_TO-DO ITEM_.
For the material that follows, state how many lines contain the word "Eintritt", and add nothing.
++++ RECORDS PROVIDED
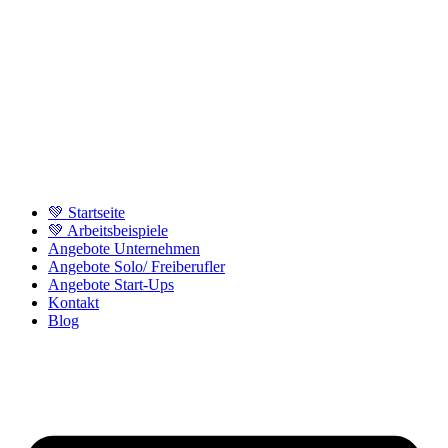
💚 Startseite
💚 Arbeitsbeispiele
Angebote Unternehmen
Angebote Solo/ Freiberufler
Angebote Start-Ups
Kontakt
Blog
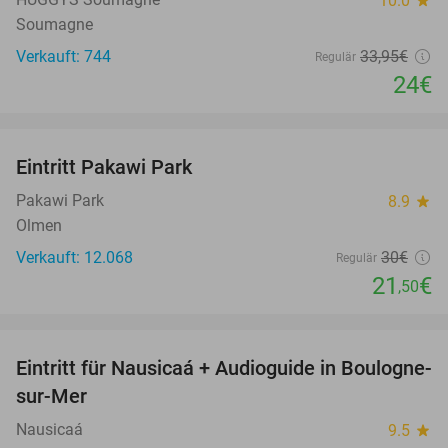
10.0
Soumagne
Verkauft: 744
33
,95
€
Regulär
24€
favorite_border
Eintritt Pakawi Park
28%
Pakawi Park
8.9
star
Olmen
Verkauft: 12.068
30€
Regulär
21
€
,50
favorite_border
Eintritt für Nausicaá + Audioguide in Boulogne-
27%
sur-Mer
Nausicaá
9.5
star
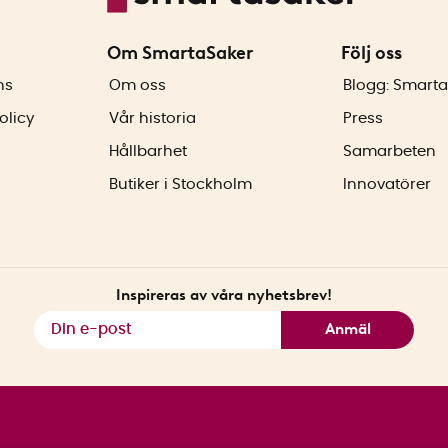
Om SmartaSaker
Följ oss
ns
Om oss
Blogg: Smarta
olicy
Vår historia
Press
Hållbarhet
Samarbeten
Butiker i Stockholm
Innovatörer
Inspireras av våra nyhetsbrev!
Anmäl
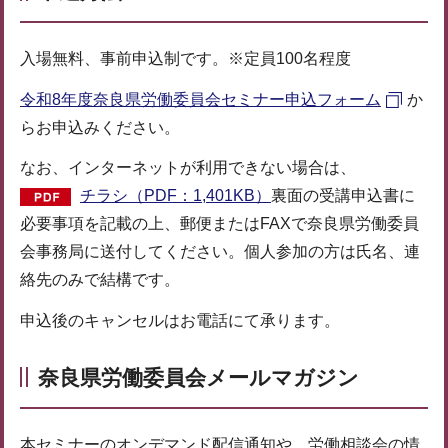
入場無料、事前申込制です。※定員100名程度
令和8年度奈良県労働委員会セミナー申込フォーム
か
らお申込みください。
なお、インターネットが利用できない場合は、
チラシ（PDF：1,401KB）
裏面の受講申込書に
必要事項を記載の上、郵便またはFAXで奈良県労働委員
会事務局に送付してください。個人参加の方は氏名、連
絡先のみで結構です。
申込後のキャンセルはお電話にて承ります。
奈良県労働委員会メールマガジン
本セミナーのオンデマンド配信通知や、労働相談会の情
++++++++
++++ RECORDS PROVIDED
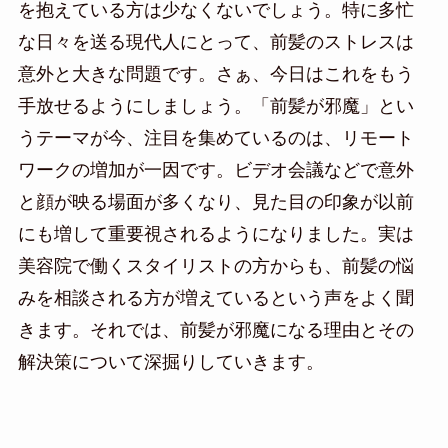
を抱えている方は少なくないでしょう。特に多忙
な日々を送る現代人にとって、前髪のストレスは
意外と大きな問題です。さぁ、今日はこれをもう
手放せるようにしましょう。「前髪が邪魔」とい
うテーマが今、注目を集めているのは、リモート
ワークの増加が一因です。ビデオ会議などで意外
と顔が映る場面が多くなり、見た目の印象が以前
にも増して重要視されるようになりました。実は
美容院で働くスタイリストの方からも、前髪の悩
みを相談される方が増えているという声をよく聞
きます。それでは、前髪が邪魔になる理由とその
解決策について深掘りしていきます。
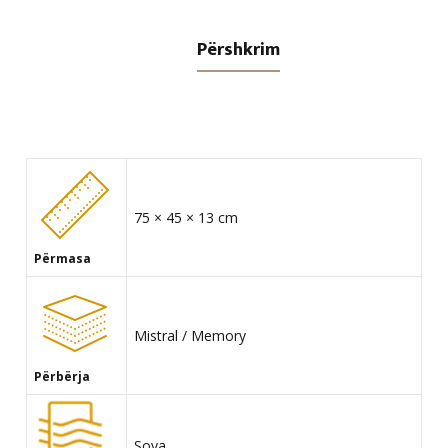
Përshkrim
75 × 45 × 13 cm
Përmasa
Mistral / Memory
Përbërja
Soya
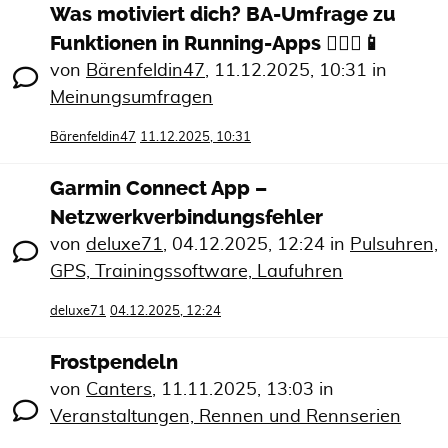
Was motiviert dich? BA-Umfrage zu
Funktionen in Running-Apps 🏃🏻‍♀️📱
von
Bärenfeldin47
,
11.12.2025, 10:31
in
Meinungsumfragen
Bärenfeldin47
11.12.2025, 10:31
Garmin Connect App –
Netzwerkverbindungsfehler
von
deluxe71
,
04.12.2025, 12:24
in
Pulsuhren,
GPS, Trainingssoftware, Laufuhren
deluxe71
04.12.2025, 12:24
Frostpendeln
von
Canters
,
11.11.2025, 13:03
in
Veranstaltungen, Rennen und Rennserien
++++++++
_ANSWER SECTION_.
2